Microscale Electrostatics in Mitosis, Journal of Electrostatics, vol. 54, 210-232 (2002).
Comments on biophysics research
In spite of a series of ingenious experiments over the last 30 years,
the causes for most of the mitotic
motions remains unclear.
The current paradigm in molecular biology requires that specific
molecular geometries, for force generation be identified. However, it
is possible to account for mitotic motions in terms of
experimentally known cellular electric charge distributions
on molecules interacting over nanometer distances.
This is the approach that I have
taken in the series of papers listed here.
The known charge in mitotic chromosome motions resides at kinetochores, centrosomes, and on chromosome arms. In 2002 and 2005 Physical Review E and Journal of Electrostatics papers (see above), I argued that indirect experimental evidence indicates that pole-facing "plates" of kinetochores manifest positive charge that interacts with negative charge at and near the plus ends of microtubules to generate force for poleward chromosome movements. Subsequently, experiments have implicated positively charged molecules in kinetochores in establishing a dynamic coupling to microtubules for force generation during mitosis [Miller SA et al., Curr. Biol. 2008;18:1785].
Assuming positive charge at kinetochores, and negative charge at and near the free plus ends of microtubules, it is possible to derive the magnitude of the maximum (tension) force per microtubule for poleward chromosome motions that falls within the experimental range [Gagliardi LJ and Shain DH, Cell Division 2016; 11:14].

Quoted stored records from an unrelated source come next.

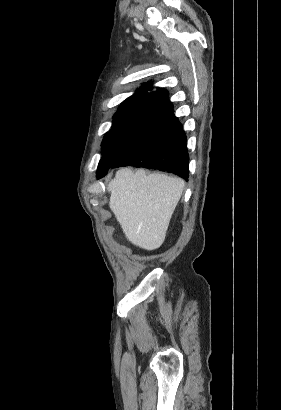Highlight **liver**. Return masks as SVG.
Returning <instances> with one entry per match:
<instances>
[{"label":"liver","mask_w":281,"mask_h":410,"mask_svg":"<svg viewBox=\"0 0 281 410\" xmlns=\"http://www.w3.org/2000/svg\"><path fill=\"white\" fill-rule=\"evenodd\" d=\"M184 181L164 174L122 168L109 183V206L126 238L146 250L164 242Z\"/></svg>","instance_id":"6515ba94"}]
</instances>
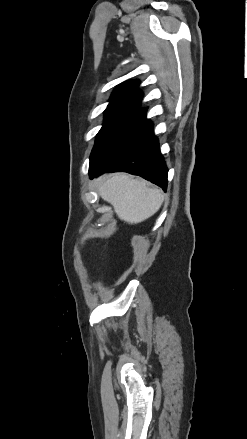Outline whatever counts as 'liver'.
Wrapping results in <instances>:
<instances>
[{
    "label": "liver",
    "instance_id": "6515ba94",
    "mask_svg": "<svg viewBox=\"0 0 247 439\" xmlns=\"http://www.w3.org/2000/svg\"><path fill=\"white\" fill-rule=\"evenodd\" d=\"M98 192L113 206L117 216L129 224L150 218L164 201V193L160 189L124 173L105 177L99 183Z\"/></svg>",
    "mask_w": 247,
    "mask_h": 439
}]
</instances>
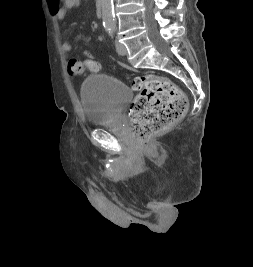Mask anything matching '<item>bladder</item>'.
Segmentation results:
<instances>
[{
	"label": "bladder",
	"instance_id": "obj_1",
	"mask_svg": "<svg viewBox=\"0 0 253 267\" xmlns=\"http://www.w3.org/2000/svg\"><path fill=\"white\" fill-rule=\"evenodd\" d=\"M131 98L132 92L127 85L104 74L89 75L80 88L85 120L93 127L114 122Z\"/></svg>",
	"mask_w": 253,
	"mask_h": 267
}]
</instances>
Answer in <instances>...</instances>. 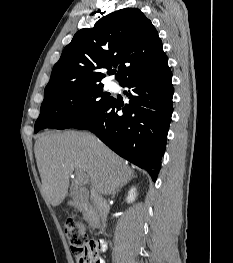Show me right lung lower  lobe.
<instances>
[{
  "instance_id": "right-lung-lower-lobe-1",
  "label": "right lung lower lobe",
  "mask_w": 233,
  "mask_h": 263,
  "mask_svg": "<svg viewBox=\"0 0 233 263\" xmlns=\"http://www.w3.org/2000/svg\"><path fill=\"white\" fill-rule=\"evenodd\" d=\"M172 74L161 71L128 78L129 104L112 98L89 118L74 126L89 129L121 157L148 171L155 181L165 152L173 111ZM121 110L123 114H117Z\"/></svg>"
}]
</instances>
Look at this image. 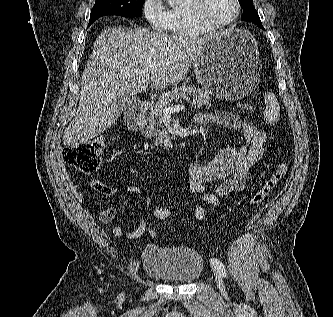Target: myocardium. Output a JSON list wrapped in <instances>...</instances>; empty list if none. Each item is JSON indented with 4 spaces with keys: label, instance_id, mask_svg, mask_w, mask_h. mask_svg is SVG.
<instances>
[{
    "label": "myocardium",
    "instance_id": "myocardium-1",
    "mask_svg": "<svg viewBox=\"0 0 333 317\" xmlns=\"http://www.w3.org/2000/svg\"><path fill=\"white\" fill-rule=\"evenodd\" d=\"M186 9L192 23L203 32H213L222 30L233 25L240 16L241 3L240 0H233L235 4V12L233 16L219 24L210 23L204 17V0H187Z\"/></svg>",
    "mask_w": 333,
    "mask_h": 317
}]
</instances>
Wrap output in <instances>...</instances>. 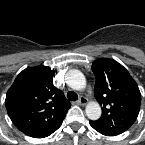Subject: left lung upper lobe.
Masks as SVG:
<instances>
[{
  "mask_svg": "<svg viewBox=\"0 0 145 145\" xmlns=\"http://www.w3.org/2000/svg\"><path fill=\"white\" fill-rule=\"evenodd\" d=\"M96 77L94 95L102 106V116L90 125L98 132L115 136L128 130L138 117L141 94L126 68L112 59L93 62Z\"/></svg>",
  "mask_w": 145,
  "mask_h": 145,
  "instance_id": "left-lung-upper-lobe-1",
  "label": "left lung upper lobe"
}]
</instances>
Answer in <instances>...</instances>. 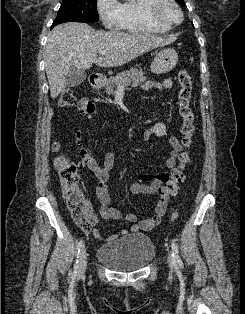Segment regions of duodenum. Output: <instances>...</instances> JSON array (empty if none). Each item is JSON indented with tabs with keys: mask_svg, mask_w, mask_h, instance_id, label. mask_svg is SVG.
I'll list each match as a JSON object with an SVG mask.
<instances>
[{
	"mask_svg": "<svg viewBox=\"0 0 245 314\" xmlns=\"http://www.w3.org/2000/svg\"><path fill=\"white\" fill-rule=\"evenodd\" d=\"M90 84L94 88H99L101 85V79L97 75L90 76Z\"/></svg>",
	"mask_w": 245,
	"mask_h": 314,
	"instance_id": "410a0bca",
	"label": "duodenum"
}]
</instances>
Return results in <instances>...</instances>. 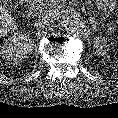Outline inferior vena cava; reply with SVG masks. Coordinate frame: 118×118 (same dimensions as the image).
Segmentation results:
<instances>
[{"label":"inferior vena cava","mask_w":118,"mask_h":118,"mask_svg":"<svg viewBox=\"0 0 118 118\" xmlns=\"http://www.w3.org/2000/svg\"><path fill=\"white\" fill-rule=\"evenodd\" d=\"M53 22V19L48 15H42L40 18L35 22V26L38 29H44L46 26L50 25Z\"/></svg>","instance_id":"602c4592"}]
</instances>
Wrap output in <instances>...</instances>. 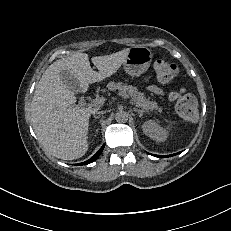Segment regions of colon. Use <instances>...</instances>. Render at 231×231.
<instances>
[{"label":"colon","instance_id":"obj_1","mask_svg":"<svg viewBox=\"0 0 231 231\" xmlns=\"http://www.w3.org/2000/svg\"><path fill=\"white\" fill-rule=\"evenodd\" d=\"M156 78L162 83H169L178 74V66L166 60L158 59L154 62ZM171 99L175 101L177 113L188 121H193L198 116L197 100L194 95L180 88L171 93Z\"/></svg>","mask_w":231,"mask_h":231}]
</instances>
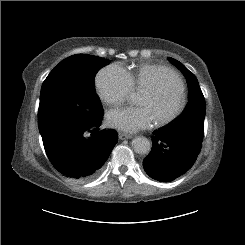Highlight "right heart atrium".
<instances>
[{"mask_svg":"<svg viewBox=\"0 0 245 245\" xmlns=\"http://www.w3.org/2000/svg\"><path fill=\"white\" fill-rule=\"evenodd\" d=\"M95 87L100 99L107 105L124 101L133 90L127 71L118 64L101 68L95 76Z\"/></svg>","mask_w":245,"mask_h":245,"instance_id":"obj_1","label":"right heart atrium"}]
</instances>
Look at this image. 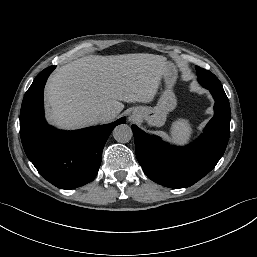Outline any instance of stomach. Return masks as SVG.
Listing matches in <instances>:
<instances>
[{
  "mask_svg": "<svg viewBox=\"0 0 257 257\" xmlns=\"http://www.w3.org/2000/svg\"><path fill=\"white\" fill-rule=\"evenodd\" d=\"M177 80L176 69L168 63L167 70L163 75L165 90L161 93L158 103L154 107H136L133 115L139 116L150 126L160 127L164 125L167 114L175 109L177 99L173 92V87Z\"/></svg>",
  "mask_w": 257,
  "mask_h": 257,
  "instance_id": "obj_1",
  "label": "stomach"
}]
</instances>
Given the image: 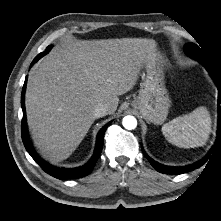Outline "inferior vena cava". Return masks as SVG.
Segmentation results:
<instances>
[{"label": "inferior vena cava", "instance_id": "obj_1", "mask_svg": "<svg viewBox=\"0 0 221 221\" xmlns=\"http://www.w3.org/2000/svg\"><path fill=\"white\" fill-rule=\"evenodd\" d=\"M109 112L108 106L106 104H98L94 111H93V115L95 118H100L103 117L105 115H107Z\"/></svg>", "mask_w": 221, "mask_h": 221}]
</instances>
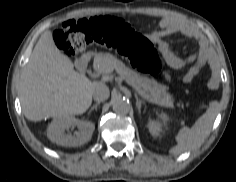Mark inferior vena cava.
Returning a JSON list of instances; mask_svg holds the SVG:
<instances>
[{
  "label": "inferior vena cava",
  "instance_id": "obj_1",
  "mask_svg": "<svg viewBox=\"0 0 236 182\" xmlns=\"http://www.w3.org/2000/svg\"><path fill=\"white\" fill-rule=\"evenodd\" d=\"M110 95L109 88L102 82H95L93 89L94 100L101 102L108 99Z\"/></svg>",
  "mask_w": 236,
  "mask_h": 182
}]
</instances>
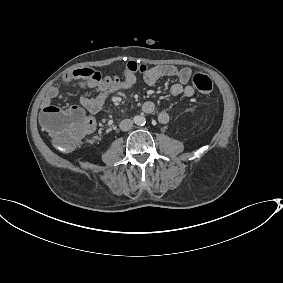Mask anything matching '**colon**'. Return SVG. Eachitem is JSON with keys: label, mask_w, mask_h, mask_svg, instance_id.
<instances>
[{"label": "colon", "mask_w": 283, "mask_h": 283, "mask_svg": "<svg viewBox=\"0 0 283 283\" xmlns=\"http://www.w3.org/2000/svg\"><path fill=\"white\" fill-rule=\"evenodd\" d=\"M125 70L135 74L137 72H145L146 67L130 62ZM192 81L196 89L201 93H210L213 89L211 79L202 73L195 74ZM40 121L58 148L63 151L72 150L93 129L92 120L78 108L60 110L56 107H49L42 111Z\"/></svg>", "instance_id": "1"}]
</instances>
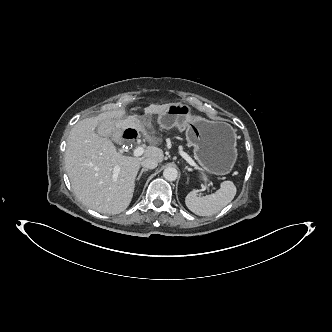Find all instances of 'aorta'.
Listing matches in <instances>:
<instances>
[{"mask_svg":"<svg viewBox=\"0 0 332 332\" xmlns=\"http://www.w3.org/2000/svg\"><path fill=\"white\" fill-rule=\"evenodd\" d=\"M163 177L167 181H175L178 177V171L174 167H167L163 171Z\"/></svg>","mask_w":332,"mask_h":332,"instance_id":"aorta-1","label":"aorta"}]
</instances>
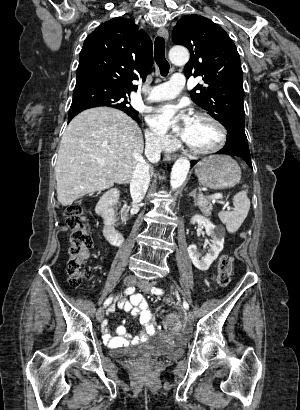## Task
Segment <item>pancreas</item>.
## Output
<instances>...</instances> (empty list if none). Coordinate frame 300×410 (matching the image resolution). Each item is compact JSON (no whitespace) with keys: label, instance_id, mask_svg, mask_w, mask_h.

In the above-mentioned 2002 and 2005 Physical Review E and Journal of Electrostatics papers I also proposed that indirect experimental evidence is consistent with negative charge on centrosomes. Experimental measurements have confirmed this [Hormeno S. et al., Biophys. J. 2009; 97:1022]. Experimental verification of net negative charge on centrosomes implies that expression of positive charge on free minus microtubule ends will be favored. This is supported by large scale computer calculations on microtubules [Baker NA et al., Proc. Natl. Acad. Sci. 2001; 98:10037]. The interaction of this charge with a negatively charged centrosome may be responsible for polar poleward force generation. A calculation of the polar poleward electrostatic force per microtubule that falls within the experimental range has been carried out [Gagliardi LJ and Shain DH, Cell Division 2014; 9:5].

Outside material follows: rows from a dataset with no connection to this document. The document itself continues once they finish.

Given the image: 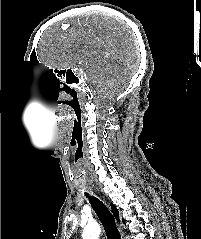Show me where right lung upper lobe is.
<instances>
[{
	"instance_id": "1",
	"label": "right lung upper lobe",
	"mask_w": 201,
	"mask_h": 239,
	"mask_svg": "<svg viewBox=\"0 0 201 239\" xmlns=\"http://www.w3.org/2000/svg\"><path fill=\"white\" fill-rule=\"evenodd\" d=\"M111 208H112V211H113V214H114L115 218H116L117 220H119L118 210H117V208L115 207V205H113L112 203H111ZM123 222H124V220H123ZM124 223H125V222H124Z\"/></svg>"
}]
</instances>
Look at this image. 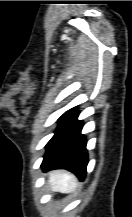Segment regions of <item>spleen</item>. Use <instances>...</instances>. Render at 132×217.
<instances>
[{
  "label": "spleen",
  "mask_w": 132,
  "mask_h": 217,
  "mask_svg": "<svg viewBox=\"0 0 132 217\" xmlns=\"http://www.w3.org/2000/svg\"><path fill=\"white\" fill-rule=\"evenodd\" d=\"M49 183L53 191H58L63 194H68L78 186L77 178L66 171H53L49 174Z\"/></svg>",
  "instance_id": "1"
}]
</instances>
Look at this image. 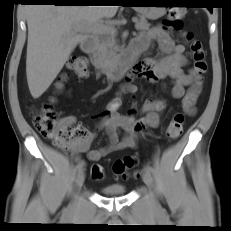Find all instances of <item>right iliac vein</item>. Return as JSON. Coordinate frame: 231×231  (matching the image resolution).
I'll list each match as a JSON object with an SVG mask.
<instances>
[{
  "label": "right iliac vein",
  "mask_w": 231,
  "mask_h": 231,
  "mask_svg": "<svg viewBox=\"0 0 231 231\" xmlns=\"http://www.w3.org/2000/svg\"><path fill=\"white\" fill-rule=\"evenodd\" d=\"M84 181H85V174L83 171H80L77 174L76 181H75L77 189H80L82 187Z\"/></svg>",
  "instance_id": "1"
}]
</instances>
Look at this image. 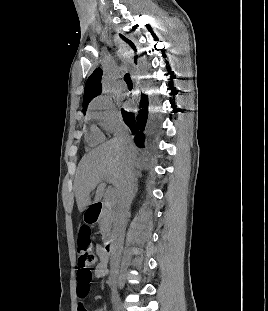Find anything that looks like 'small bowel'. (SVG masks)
I'll list each match as a JSON object with an SVG mask.
<instances>
[{
  "mask_svg": "<svg viewBox=\"0 0 268 311\" xmlns=\"http://www.w3.org/2000/svg\"><path fill=\"white\" fill-rule=\"evenodd\" d=\"M95 249H96L97 259H95L93 261V263L95 264L94 276L96 279H99V278L103 277L107 272V263H108L109 257H108V254L106 253L104 247L101 246L100 244H96ZM76 293H77V297L79 299L84 298L83 296L79 295V293H78V284L76 287ZM77 310L78 311H86V309L84 308V306L81 302L78 303Z\"/></svg>",
  "mask_w": 268,
  "mask_h": 311,
  "instance_id": "1",
  "label": "small bowel"
}]
</instances>
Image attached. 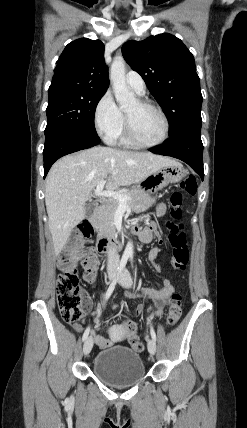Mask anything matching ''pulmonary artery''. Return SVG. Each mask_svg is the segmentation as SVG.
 <instances>
[{"label": "pulmonary artery", "mask_w": 247, "mask_h": 428, "mask_svg": "<svg viewBox=\"0 0 247 428\" xmlns=\"http://www.w3.org/2000/svg\"><path fill=\"white\" fill-rule=\"evenodd\" d=\"M126 83L128 87L137 94L145 92V82L143 78L135 71H129L126 75Z\"/></svg>", "instance_id": "obj_1"}]
</instances>
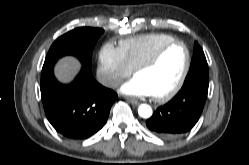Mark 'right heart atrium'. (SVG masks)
I'll return each mask as SVG.
<instances>
[{"mask_svg": "<svg viewBox=\"0 0 249 165\" xmlns=\"http://www.w3.org/2000/svg\"><path fill=\"white\" fill-rule=\"evenodd\" d=\"M131 72L119 48L110 43L101 48L98 55L97 76L103 85L115 88Z\"/></svg>", "mask_w": 249, "mask_h": 165, "instance_id": "right-heart-atrium-1", "label": "right heart atrium"}]
</instances>
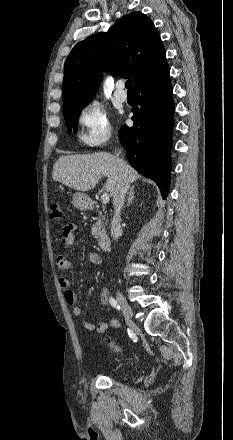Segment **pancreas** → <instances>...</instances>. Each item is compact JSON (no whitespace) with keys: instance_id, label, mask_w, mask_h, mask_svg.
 Returning <instances> with one entry per match:
<instances>
[{"instance_id":"1","label":"pancreas","mask_w":233,"mask_h":440,"mask_svg":"<svg viewBox=\"0 0 233 440\" xmlns=\"http://www.w3.org/2000/svg\"><path fill=\"white\" fill-rule=\"evenodd\" d=\"M100 216L97 219V222L92 226V235L94 238L98 239L101 236L105 235V224L102 220H104V217L102 216V213L99 212Z\"/></svg>"}]
</instances>
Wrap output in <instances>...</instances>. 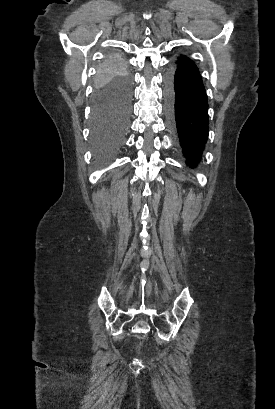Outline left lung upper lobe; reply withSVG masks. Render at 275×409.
Here are the masks:
<instances>
[{
  "instance_id": "obj_1",
  "label": "left lung upper lobe",
  "mask_w": 275,
  "mask_h": 409,
  "mask_svg": "<svg viewBox=\"0 0 275 409\" xmlns=\"http://www.w3.org/2000/svg\"><path fill=\"white\" fill-rule=\"evenodd\" d=\"M176 63L179 64L180 66L188 68L189 70L199 72V68L196 66L194 61H192L185 55H180Z\"/></svg>"
}]
</instances>
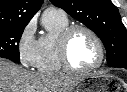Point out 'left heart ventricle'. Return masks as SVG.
Segmentation results:
<instances>
[{
    "label": "left heart ventricle",
    "mask_w": 127,
    "mask_h": 92,
    "mask_svg": "<svg viewBox=\"0 0 127 92\" xmlns=\"http://www.w3.org/2000/svg\"><path fill=\"white\" fill-rule=\"evenodd\" d=\"M69 56L76 68L85 69L98 61L99 51L93 38L88 33L79 31L71 40Z\"/></svg>",
    "instance_id": "b2bd125f"
}]
</instances>
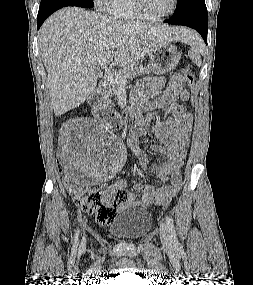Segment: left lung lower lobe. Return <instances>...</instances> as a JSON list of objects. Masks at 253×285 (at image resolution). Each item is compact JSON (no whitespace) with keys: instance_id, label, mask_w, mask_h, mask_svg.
<instances>
[{"instance_id":"0a47b994","label":"left lung lower lobe","mask_w":253,"mask_h":285,"mask_svg":"<svg viewBox=\"0 0 253 285\" xmlns=\"http://www.w3.org/2000/svg\"><path fill=\"white\" fill-rule=\"evenodd\" d=\"M164 22L184 25L197 30L207 44L208 14L205 0H190Z\"/></svg>"}]
</instances>
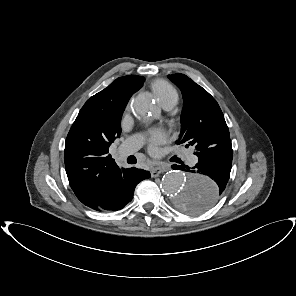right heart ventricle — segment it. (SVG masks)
<instances>
[{"instance_id":"right-heart-ventricle-1","label":"right heart ventricle","mask_w":296,"mask_h":296,"mask_svg":"<svg viewBox=\"0 0 296 296\" xmlns=\"http://www.w3.org/2000/svg\"><path fill=\"white\" fill-rule=\"evenodd\" d=\"M151 87L164 107L177 103L178 93L176 89L168 82L164 80H156L152 83Z\"/></svg>"}]
</instances>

As mentioned above, models within the molecular biology paradigm are being sought (or advanced) to explain recent experiments suggesting that highly basic kinetochore molecules interact with negative charge on microtubules to couple kinetochores to microtubules. As in the situation involving models that center partially or wholly on simulations, these approaches are quite complex in their assumptions and primarily attempt to address one or two mitotic motions, most notably poleward force generation at kinetochores. Critical experimental observations such as the "slip-clutch" mechanism [Maiato H et al., J. Cell Science 2004; 117:5461], observations of calcium ion concentration on anaphase-A chromosome motion [Zhang DH, Callaham DA, Hepler PK, J. Cell Biol. 1990; 111:171], and polar generation of force for poleward chromosome motions are not addressed. In the model that I have proposed, interactions between stably bound molecular charge distributions can account for these, as well as poleward force generation at kinetochores.
Regarding molecular motor contributions to mitotic motions, it is generally thought that molecular motors are likely involved in the sliding microtubule sidewall "capture" motion of chromatid pairs. The case for molecular motors as the cause for post-attachment chromosome motions is considerably less convincing.
Identifying the motive force is central to explaining post-attachment chromosome motions during mitosis. Presently, there is no consensus on what it is. I have proposed a minimal assumptions model for post-attachment chromosome movements based on the dynamic instability of microtubules and nanoscale electrostatics. Given the electrical properties of (tubulin and) microtubules, and charge distributions on kinetochores, centrosomes and chromosome arms, as well as the pH-dependent dynamics of microtubules, it is possible to account for post-attachment prometaphase, metaphase, and anaphase-A chromosome motions within a comprehensive model.